By integrating multiple sensors with intelligent automation capabilities, AutoFeather continuously monitors key parameters such as:
Feather density and coverage
Ambient temperature and thermal comfort
Fertility patterns and egg production trends
The system provides farm operators with actionable insights and automated responses to environmental changes, ensuring bird health and optimal productivity without manual intervention.
What this system does: Given a chicken's feather density and environmental conditions (temperature, humidity), it predicts how likely that chicken is to be fertile — producing a score from 0% to 100%.
- FUZZIFICATION
- FUZZY INFERENCE — RULE EVALUATION
- DEFUZZIFICATION
- Calculate Thermal Comfort Index (TCI)
- Calculate Temperature Stress Component
- Calculate Humidity Stress Component
- Fuzzify Feather Density Score (FDS)
- Fuzzify Temperature
- Fuzzify Humidity
- Triangular / Trapezoidal Membership Function
- Evaluate Fuzzy Rules Using MINIMUM (AND) Operator
- Core Rules — Feather Density + Temperature
- Centroid Defuzzification Method
[Raw Inputs]
Feather Density (LOW / HIGH)
Temperature (°C)
Humidity (%) ← optional
↓
[STEP 1 — FUZZIFICATION]
Convert each raw input into fuzzy membership values
(e.g., temperature is 60% "hot" and 40% "optimal")
↓
[STEP 2 — FUZZY INFERENCE]
Apply 13 IF-THEN rules using the MINIMUM operator
Each rule produces a "strength" value between 0 and 1
↓
[STEP 3 — DEFUZZIFICATION]
Combine all rule strengths into a single crisp score
using the Centroid Method
↓
[OUTPUT]
fertilityScore: 0–100
fertilityLevel: LOW | MEDIUM | HIGH
explanation: human-readable summary
Fuzzification is the process of taking a precise, real-world number and converting it into fuzzy membership values — percentages that describe how strongly that number belongs to a fuzzy category.
In the real world, boundaries are not sharp. A temperature of 25°C is not suddenly "hot" while 24°C is "optimal." Fuzzification captures this gradual transition.
| Input | Raw Value | After Fuzzification |
|---|---|---|
| Feather Density | "HIGH" |
{ low: 0.0, medium: 0.0, high: 1.0 } |
| Temperature | 22°C |
{ cold: 0.0, optimal: 0.8, hot: 0.2 } |
| Humidity | 65% |
{ low: 0.0, optimal: 0.67, high: 0.0 } |
Each value is passed through a membership function (see Section 10) that returns a number between 0.0 and 1.0.
0.0= does not belong to this category at all1.0= fully belongs to this category0.6= belongs 60% — it's "kind of" in this category
const fds = featherDensity === 'HIGH' ? 0.75 : 0.25;
const tci = this.calculateThermalComfortIndex(temperature, humidity);
const featherMembership = this.fuzzifyFeatherDensity(fds);
const tempMembership = this.fuzzifyTemperature(temperature);
const humidityMembership = this.fuzzifyHumidity(humidity); // if providedFuzzy inference is the step where the system applies a set of IF-THEN rules to the fuzzified inputs and computes how strongly each rule fires.

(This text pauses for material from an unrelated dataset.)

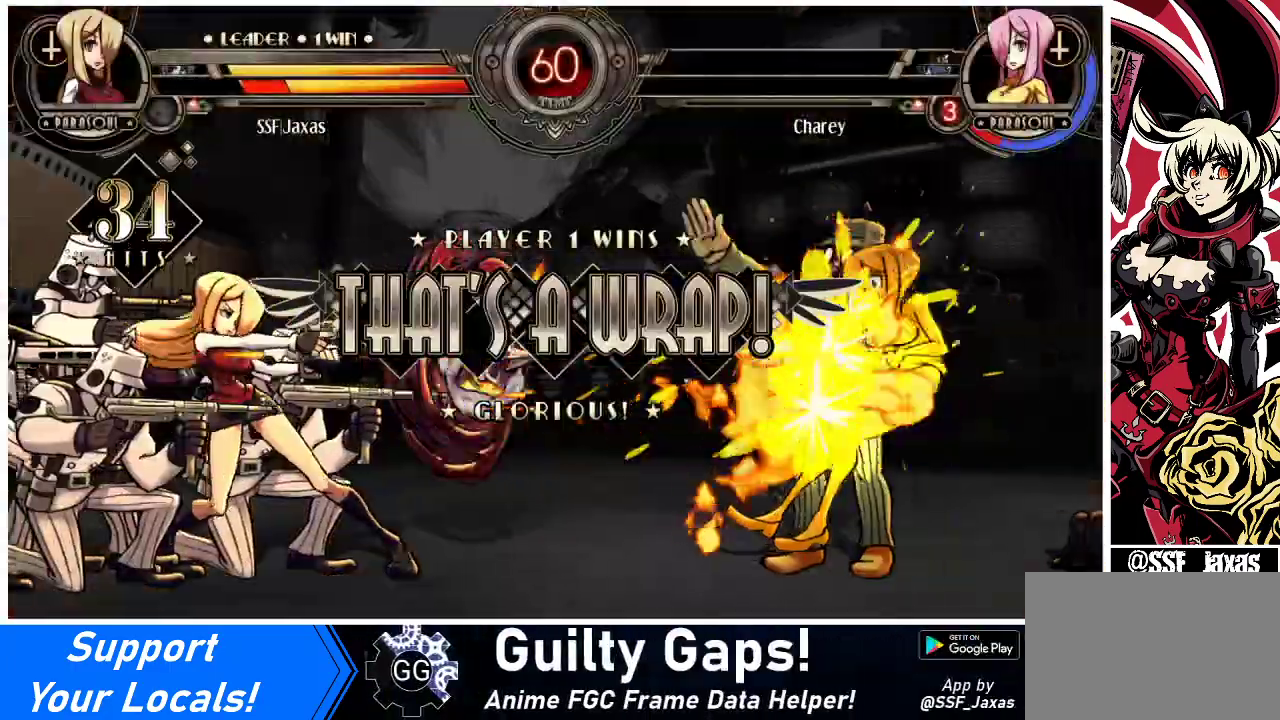
{"buttons": [], "events": []}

Rules encode domain knowledge — the expertise of poultry scientists and researchers. Instead of one rigid formula, the system uses 13 rules that collectively cover all combinations of conditions.
Each rule takes the form:
IF [condition A] AND [condition B] THEN [output category]
The strength of each rule (called firing strength or α) is computed using the MINIMUM operator — explained in detail in Section 11.
Rule 1: IF feather is HIGH AND temperature is OPTIMAL
THEN fertility output center = 90
firing strength = min(feather.high, temp.optimal)
= min(1.0, 0.8)
= 0.8
This means Rule 1 fires at 80% strength — it contributes significantly to the final output.
A record of all active rules and their strengths:
{
rule1_high_feather_optimal_temp: 0.80,
rule2_high_feather_cold_temp: 0.00, ← filtered out (zero)
rule4_medium_feather_optimal_temp: 0.00,
rule13_high_heat_stress: 0.92,
...
}
Zero-strength rules are removed — they have no influence.
Defuzzification is the final step: taking all the fuzzy rule outputs and combining them into one single crisp number — the fertility score.
A fuzzy system produces a "fuzzy output" — a distribution, not a single number. Defuzzification collapses this distribution into a usable result.
This system uses the Centroid Defuzzification Method, which finds the center of gravity of the combined output shape.
Full explanation and formula in Section 13.
fertilityScore: 82.4 → fertilityLevel: "HIGH"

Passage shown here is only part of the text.